● **Exercise set**:
1. Answer these from the Bob Odenkirk article, one line each:
(a) Which screenwriter did Odenkirk work with on the Nobody scripts?
(b) What is the Mansell family's trip to Plummerville based on?
(c) How many times was Odenkirk's Los Angeles home broken into?
2. Please carry on the Bob Odenkirk article from its last sentence.

● **Document text**:
By Tori Preston | Celebrity | August 18, 2025
Did you know that Bob Odenkirk is an uncredited writer on the Nobody movies? I mean, I knew he was a writer — SNL, Mr. Show, etc. — but I missed the fact that he worked on the scripts for Nobody and Nobody 2 alongside screenwriter Derek Kolstad. And why shouldn’t he? Apparently, the movies are inspired by Odenkirk’s own life.
All of this was news to me when I read Odenkirk’s recent interview with The Hollywood Reporter, though these tasty tidbits were circulating during the press campaign for the first Nobody movie. That was back in 2021 though, a year into the COVID pandemic, and if “Bob Odenkirk’s life inspired his punch-em-up flick” is the biggest news I missed in my distraction, that’s actually a comfort. Anyway, the inciting incidents of both films — the burglary at Hutch Mansell’s home, and the Mansell family vacation — came from Odenkirk. His home in Los Angeles was broken into (twice!), and that trauma made the fight scenes in the first movie more cathartic for him. As for Nobody 2, the Mansell’s trip to Plummerville is based on his own childhood vacations to the Wisconsin Dells.
Of course, Hutch Mansell is not really based on Bob Odenkirk. I was more interested to hear how Odenkirk used his own life to help inform the plot of the movies, finding points of relatable, real-world friction as springboards for the action. As the lead actor and producer of the movies, it makes sense he’d use his other talents as well to ensure their success.
“I don’t have a writer’s credit, but I was deep into the writing on these films, especially the second film. So I didn’t go home and have a massage and go to sleep. I went home and worked on the next day’s screenplay: what we were going to actually say and do, and what changed and what didn’t work.”
He talks a lot about the process of making the sequel — the worrying amount of weight he lost from the exercise and stress, the number of drafts he worked on, how action sequences are like comedy sketches in a way. He even says he’d be open to coming back for more sequels (though given the mediocre opening weekend box office, I’m not holding my breath). But more than anything, reading about his writing work on the sequel made me think of Jenna Ortega.

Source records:
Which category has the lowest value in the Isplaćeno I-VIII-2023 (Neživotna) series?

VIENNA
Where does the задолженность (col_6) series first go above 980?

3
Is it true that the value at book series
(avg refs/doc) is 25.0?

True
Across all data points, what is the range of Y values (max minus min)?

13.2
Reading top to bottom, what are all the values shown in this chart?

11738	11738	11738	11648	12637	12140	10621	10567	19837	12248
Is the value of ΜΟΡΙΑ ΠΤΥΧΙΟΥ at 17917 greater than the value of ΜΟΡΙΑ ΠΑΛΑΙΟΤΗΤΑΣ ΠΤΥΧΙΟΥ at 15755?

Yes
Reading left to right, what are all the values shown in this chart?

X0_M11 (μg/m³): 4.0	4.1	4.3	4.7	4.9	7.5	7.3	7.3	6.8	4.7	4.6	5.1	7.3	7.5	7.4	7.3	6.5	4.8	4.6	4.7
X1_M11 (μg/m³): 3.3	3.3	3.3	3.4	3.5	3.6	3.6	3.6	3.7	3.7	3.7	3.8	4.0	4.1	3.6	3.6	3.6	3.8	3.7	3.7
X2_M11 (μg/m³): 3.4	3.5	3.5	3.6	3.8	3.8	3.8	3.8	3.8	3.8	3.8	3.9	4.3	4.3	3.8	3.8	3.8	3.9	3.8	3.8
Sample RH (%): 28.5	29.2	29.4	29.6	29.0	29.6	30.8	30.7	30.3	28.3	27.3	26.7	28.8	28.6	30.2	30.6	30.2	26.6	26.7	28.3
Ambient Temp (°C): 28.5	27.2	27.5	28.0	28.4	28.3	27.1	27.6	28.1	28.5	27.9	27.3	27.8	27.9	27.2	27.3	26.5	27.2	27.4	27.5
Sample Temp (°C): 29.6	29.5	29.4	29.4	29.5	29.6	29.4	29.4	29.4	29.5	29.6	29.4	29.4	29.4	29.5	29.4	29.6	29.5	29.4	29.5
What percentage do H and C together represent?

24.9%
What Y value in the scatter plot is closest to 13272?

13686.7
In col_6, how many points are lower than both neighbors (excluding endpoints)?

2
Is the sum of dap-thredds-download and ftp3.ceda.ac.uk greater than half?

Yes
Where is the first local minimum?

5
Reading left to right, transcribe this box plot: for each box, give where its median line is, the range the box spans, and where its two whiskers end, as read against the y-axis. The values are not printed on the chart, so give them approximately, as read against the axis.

● **Results by task**:
1.
(a) Derek Kolstad
(b) Odenkirk's own childhood vacations to the Wisconsin Dells
(c) Twice

2.
No, it’s not really a fair comparison. Odenkirk is a professional writer, and he was seemingly working in cooperation with the credited screenwriter on the drafts. That’s different than what Ortega discussed about making Wednesday, that she would change her lines without the input of the writers when she disagreed with Wednesday’s characterization. Was she unprofessional? Maybe. Were her comments about it on a podcast blown way out of proportion? Probably. Still, you can’t argue with the results. Despite the backlash Ortega received, Wednesday became Netflix’s biggest English-language show ever. She went on to become a producer of the series, and director Tim Burton hired her for Beetlejuice, Beetlejuice as well. Clearly, her input and work ethic speak for themselves (and it helps that she was right about the characterization problems on Wednesday).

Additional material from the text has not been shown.